From John Murray Forbes
Philadelphia 19th. Feby. 1802.
Some pressing objects of business having Called me from the Seat of Government immediately after your nomination of me to the Consulate of Hamburg I Called to tender you an imperfect expression of the Sense I have of the honor you have Conferred on me in thus placing me in a Situation of the highest Commercial importance and responsibility and to pledge to you, Sir, my warmest wishes that I may render myself worthy of your Confidence by a faithful discharge of the duties assigned to me by law and by extending, on every occasion, to the protection of our Country men and Commerce the fullest exertion of my feeble talents and influence—I regret that I was not so fortunate as to procure the honor of a personal interview and beg you to accept this expression of my sentiments and to receive the assurances of my most perfect Respect & Consideration
John. M. Forbes
RC (DNA: RG 59, LAR); at foot of text: “Thomas Jefferson President of the United States”; endorsed by TJ as received 22 Feb. and so recorded in SJL.

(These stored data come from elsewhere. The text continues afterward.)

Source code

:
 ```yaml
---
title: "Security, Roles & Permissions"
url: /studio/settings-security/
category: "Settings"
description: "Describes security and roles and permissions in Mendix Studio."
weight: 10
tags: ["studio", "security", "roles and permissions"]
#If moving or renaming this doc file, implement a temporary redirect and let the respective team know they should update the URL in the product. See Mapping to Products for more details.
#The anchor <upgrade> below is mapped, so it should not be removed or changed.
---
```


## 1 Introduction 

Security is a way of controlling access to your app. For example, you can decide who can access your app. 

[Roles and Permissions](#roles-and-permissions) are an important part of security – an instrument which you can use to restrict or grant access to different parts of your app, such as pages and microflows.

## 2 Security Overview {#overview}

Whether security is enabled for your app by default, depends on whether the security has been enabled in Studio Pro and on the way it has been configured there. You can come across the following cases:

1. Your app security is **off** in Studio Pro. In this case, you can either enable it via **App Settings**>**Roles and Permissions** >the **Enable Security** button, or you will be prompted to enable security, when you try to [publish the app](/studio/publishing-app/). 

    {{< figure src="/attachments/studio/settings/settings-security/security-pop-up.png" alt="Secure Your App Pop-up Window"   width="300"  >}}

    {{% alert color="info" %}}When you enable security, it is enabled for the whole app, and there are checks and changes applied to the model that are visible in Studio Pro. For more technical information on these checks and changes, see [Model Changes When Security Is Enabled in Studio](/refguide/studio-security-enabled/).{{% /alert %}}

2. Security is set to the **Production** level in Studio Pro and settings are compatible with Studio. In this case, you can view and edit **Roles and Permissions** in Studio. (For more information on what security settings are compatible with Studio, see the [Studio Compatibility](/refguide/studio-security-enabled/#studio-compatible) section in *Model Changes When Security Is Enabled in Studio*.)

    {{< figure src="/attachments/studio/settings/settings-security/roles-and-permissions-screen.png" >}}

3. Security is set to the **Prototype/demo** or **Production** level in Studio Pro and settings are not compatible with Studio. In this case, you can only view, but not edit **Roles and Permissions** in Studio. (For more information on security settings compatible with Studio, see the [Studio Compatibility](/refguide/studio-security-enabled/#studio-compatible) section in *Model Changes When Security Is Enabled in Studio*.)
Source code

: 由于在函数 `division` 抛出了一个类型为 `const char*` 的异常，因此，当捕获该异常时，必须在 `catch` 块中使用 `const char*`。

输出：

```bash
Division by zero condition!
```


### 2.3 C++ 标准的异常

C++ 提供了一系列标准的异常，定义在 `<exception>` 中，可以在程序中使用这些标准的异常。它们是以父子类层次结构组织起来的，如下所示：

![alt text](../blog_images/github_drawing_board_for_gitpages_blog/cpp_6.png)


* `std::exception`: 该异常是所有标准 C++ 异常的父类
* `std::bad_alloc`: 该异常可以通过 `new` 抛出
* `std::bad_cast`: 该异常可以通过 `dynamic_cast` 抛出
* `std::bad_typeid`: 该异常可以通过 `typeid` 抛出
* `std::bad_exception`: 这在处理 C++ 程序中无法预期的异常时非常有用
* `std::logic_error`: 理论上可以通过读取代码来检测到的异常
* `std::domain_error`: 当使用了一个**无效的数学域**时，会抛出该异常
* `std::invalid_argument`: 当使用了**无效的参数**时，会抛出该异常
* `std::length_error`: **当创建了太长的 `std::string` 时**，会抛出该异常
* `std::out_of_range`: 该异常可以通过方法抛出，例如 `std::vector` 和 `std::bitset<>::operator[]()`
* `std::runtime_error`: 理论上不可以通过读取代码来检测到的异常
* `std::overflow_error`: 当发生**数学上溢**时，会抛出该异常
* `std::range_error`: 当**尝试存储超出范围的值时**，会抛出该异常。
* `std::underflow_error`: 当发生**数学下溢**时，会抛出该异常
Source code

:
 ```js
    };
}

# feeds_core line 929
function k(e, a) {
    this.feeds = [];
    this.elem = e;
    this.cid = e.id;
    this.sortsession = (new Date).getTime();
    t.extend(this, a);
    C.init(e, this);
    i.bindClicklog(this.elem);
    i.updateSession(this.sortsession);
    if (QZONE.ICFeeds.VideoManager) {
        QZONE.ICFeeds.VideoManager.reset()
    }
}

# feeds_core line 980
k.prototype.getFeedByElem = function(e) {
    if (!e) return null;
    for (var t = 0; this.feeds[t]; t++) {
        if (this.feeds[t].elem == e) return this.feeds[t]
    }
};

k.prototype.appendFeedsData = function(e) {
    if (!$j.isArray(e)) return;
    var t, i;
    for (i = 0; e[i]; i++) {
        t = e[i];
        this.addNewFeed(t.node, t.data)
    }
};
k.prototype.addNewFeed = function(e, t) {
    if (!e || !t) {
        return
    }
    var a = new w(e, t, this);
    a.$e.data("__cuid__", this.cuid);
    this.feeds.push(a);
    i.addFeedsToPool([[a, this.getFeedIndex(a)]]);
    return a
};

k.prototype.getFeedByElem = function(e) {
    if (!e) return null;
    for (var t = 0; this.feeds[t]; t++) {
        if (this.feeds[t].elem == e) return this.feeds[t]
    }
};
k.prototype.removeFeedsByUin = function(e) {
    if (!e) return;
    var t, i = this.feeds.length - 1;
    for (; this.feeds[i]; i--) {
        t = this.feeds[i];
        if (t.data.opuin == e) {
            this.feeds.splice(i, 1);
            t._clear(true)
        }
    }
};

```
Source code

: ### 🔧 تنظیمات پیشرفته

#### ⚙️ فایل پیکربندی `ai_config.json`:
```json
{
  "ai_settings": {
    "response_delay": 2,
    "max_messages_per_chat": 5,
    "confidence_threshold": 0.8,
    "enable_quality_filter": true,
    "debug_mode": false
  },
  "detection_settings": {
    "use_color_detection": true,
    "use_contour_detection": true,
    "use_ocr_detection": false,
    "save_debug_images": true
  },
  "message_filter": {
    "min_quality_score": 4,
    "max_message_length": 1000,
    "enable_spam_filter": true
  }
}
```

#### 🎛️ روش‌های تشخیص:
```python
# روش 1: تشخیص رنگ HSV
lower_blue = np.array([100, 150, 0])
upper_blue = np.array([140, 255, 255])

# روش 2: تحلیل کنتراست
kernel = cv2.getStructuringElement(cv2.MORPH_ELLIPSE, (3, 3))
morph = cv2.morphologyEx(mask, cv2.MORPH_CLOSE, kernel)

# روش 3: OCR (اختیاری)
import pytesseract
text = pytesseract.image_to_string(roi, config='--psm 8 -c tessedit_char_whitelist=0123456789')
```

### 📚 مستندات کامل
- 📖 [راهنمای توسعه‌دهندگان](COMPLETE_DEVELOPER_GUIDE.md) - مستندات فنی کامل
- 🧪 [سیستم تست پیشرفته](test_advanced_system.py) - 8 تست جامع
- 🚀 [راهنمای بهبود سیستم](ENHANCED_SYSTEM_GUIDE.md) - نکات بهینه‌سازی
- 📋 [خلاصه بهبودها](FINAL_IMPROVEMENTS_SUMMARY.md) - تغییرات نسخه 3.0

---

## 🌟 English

John Murray Forbes (1771–1831) was born in East Florida but educated in Massachusetts, where he became a friend and Harvard College classmate of John Quincy Adams. Forbes began a law practice in Boston, but then entered into a business partnership with his brother, Ralph Bennet Forbes, and went to France as the firm’s representative. When James Monroe was recalled as minister to France in 1796, both Forbes brothers signed a memorial in his behalf from Americans in Paris. In February 1801, John Adams named John M. Forbes as commercial agent at Le Havre and the Senate confirmed the appointment. However, Forbes’s commission was not sent to him before Adams left office, and TJ appointed another person to the post. Senator Theodore Foster and others urged TJ to appoint Forbes to another position. TJ hesitated after learning of a supposition by Samuel Smith, who did not know Forbes, that Forbes “Cannot be otherwise than Federal,” but TJ in July 1801 made Forbes the consul at Hamburg. He issued a new commission in February 1802 following the Senate’s confirmation of the appointment. In the 1820s, Forbes held a series of U.S. diplomatic posts in South America (DAB description begins Allen Johnson and Dumas Malone, eds., Dictionary of American Biography, New York, 1928–36, 20 vols. description ends ; commission, 4 Feb. 1802, Lb in DNA: RG 59, PTCC; Vol. 33:173n, 411–13, 671, 676, 677, 678; Vol. 34:415, 433; Vol. 35:498).